» **Task brief**
Omit all pictures, then retype the data exactly as given.

[Collected data]
───

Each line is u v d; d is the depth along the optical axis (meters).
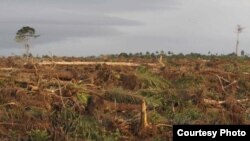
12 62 14.67
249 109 11.76
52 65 14.58
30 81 11.15
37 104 10.02
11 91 10.33
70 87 10.74
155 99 11.16
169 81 13.02
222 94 12.81
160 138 9.18
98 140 8.91
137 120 9.71
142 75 12.48
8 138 8.69
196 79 13.42
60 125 9.23
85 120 9.41
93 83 12.25
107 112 10.35
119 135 9.17
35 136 8.57
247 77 14.80
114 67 14.41
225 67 17.02
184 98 11.43
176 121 9.95
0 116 9.31
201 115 10.59
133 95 10.82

───

» **Exercise solution**
Each line is u v d; d is the depth along the optical axis (meters).
12 62 14.67
249 109 11.76
52 65 14.58
30 81 11.15
37 104 10.02
11 91 10.33
70 87 10.74
155 99 11.16
169 81 13.02
222 94 12.81
160 138 9.18
98 140 8.91
137 120 9.71
142 75 12.48
8 138 8.69
196 79 13.42
60 125 9.23
85 120 9.41
93 83 12.25
107 112 10.35
119 135 9.17
35 136 8.57
247 77 14.80
114 67 14.41
225 67 17.02
184 98 11.43
176 121 9.95
0 116 9.31
201 115 10.59
133 95 10.82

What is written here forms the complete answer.